Revising Your Legal Will After Someone Dies

We know how difficult it is to cope-up with the death of a loved one. In fact, it changes your own future plans, especially if they were a part of your Will. Hence, it becomes necessary for you to take some time out for revising your legal Will.

Making changes to a Will is going to cost the same as that of drafting a new Will. There are many legal companies that offer Will writing services to their clients at a reasonable rate. To know how much does a will cost, we suggest you research online and/or seek advice from a solicitor.

But yes, revising your legal Will after someone (especially a person included in your Will) dies is necessary. If you are thinking otherwise, here are three crucial pointers that will help you understand its importance.

Changing Your Will

There are many reasons why your Will needs a revision. For instance, let us assume that you inherited some estate upon the death of your relative. This leaves you with no choice but specifying who gets that estate after your death in your legal Will.

You might be thinking to make sure that it is easy for your loved ones to access some money for your funeral. Moreover, you might want a specific arrangement for your own funeral. Another reason could be that someone who recently died is listed as one of the beneficiaries, executors or guardians in your legal Will.

Situations like these will obviously force you to make changes to your existing Will. We suggest you to take some time and look through your Will carefully to see whether it needs any changing. If it does, then depending on the type of changes you plan on making, use a document known as a ‘codicil’ or simply draft a new Will.

If You Don’t Have a Will

It is never too late to draft a legal Will. Dying without a Will is known as ‘intestacy’. There are many issues that your loved ones will have to encounter in case you die without a legal draft.

So, if you happen to die without a Will in place, your money, estate and possessions will be shared among your loved ones in accordance to the UK law instead of your wishes.

This means that your estate may pass on to someone against your wish and will leave the people you wanted to receive your estate with nothing. Under the intestacy rules, your unmarried or divorced partners will be entitled for nothing and everything you own will be passed on to your children (if any).

In case you don’t have any living close relative, your estate will be passed on to the Crown or the UK government.

Making a Will for the First Time

Before you start drafting your legal Will, you need to decide who gets what and how much of your estate. For that you need to calculate your net worth and make a list of people who you wish should receive a part of your estate. A Will can also be used to specify who should act as guardians for your children in case you and your partner both die.

●    Executors

Executors are the people who help in distribution of your wealth after your death. You should name at least one to at the most four executors in your Will. They can even inherit from you even though they don’t have to. Executors are usually chosen among close family members and friends.

You can also use your will for appointing a professional executor such as your solicitor or a trusted accountant. However, this is an expensive choice. If you are choosing this option, make sure you are paying their fees in advance.

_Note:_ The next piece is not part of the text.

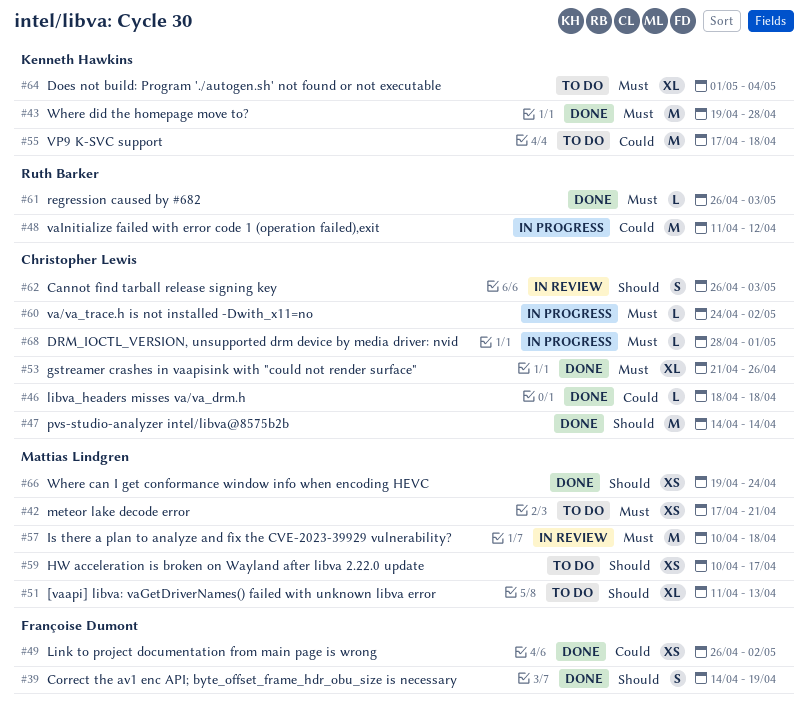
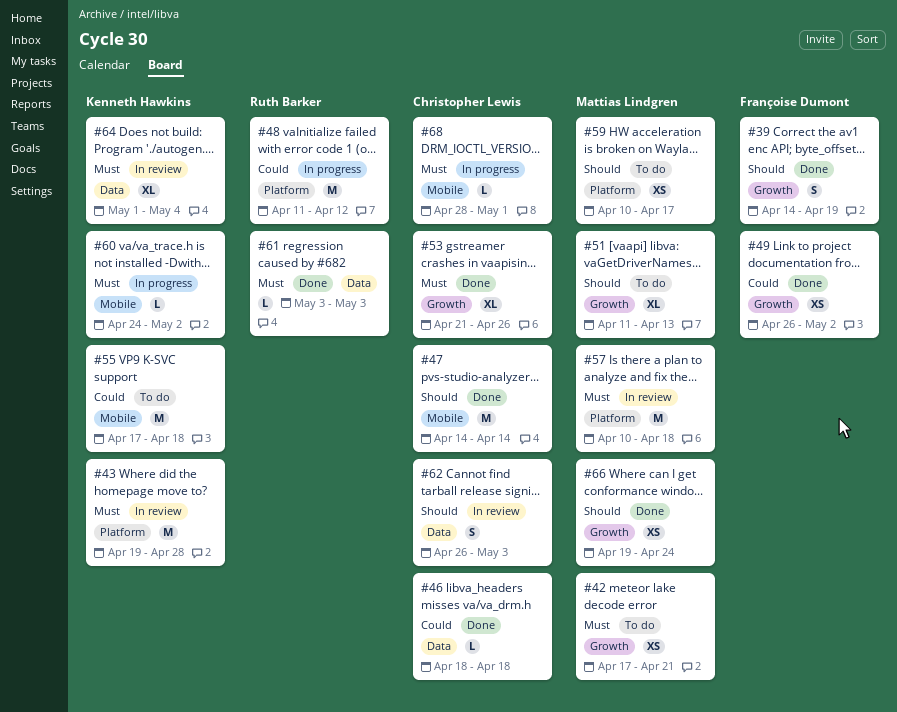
#43, status: Done -> In review
#60, owner: Christopher Lewis -> Kenneth Hawkins
#61, start: Apr 26 -> May 3
#64, status: To do -> In review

The people you appoint as your executors should be trustworthy, should be able to deal with the process and most importantly should have the time and expertise to do so.

●    Will Writing Options

If you drafting a new Will or even if you are making changes to your existing one, you need to decide who is going to deal with it. There are multiple ways of drafting a new Will. You can either

  • Do it yourself – with the help of free Will templates
  • Use a will writing service
  • Get a solicitor to draft/make changes to your Will

No matter what you choose to do, you need to have two witnesses while signing your Will and have both these witnesses sign the Will as well.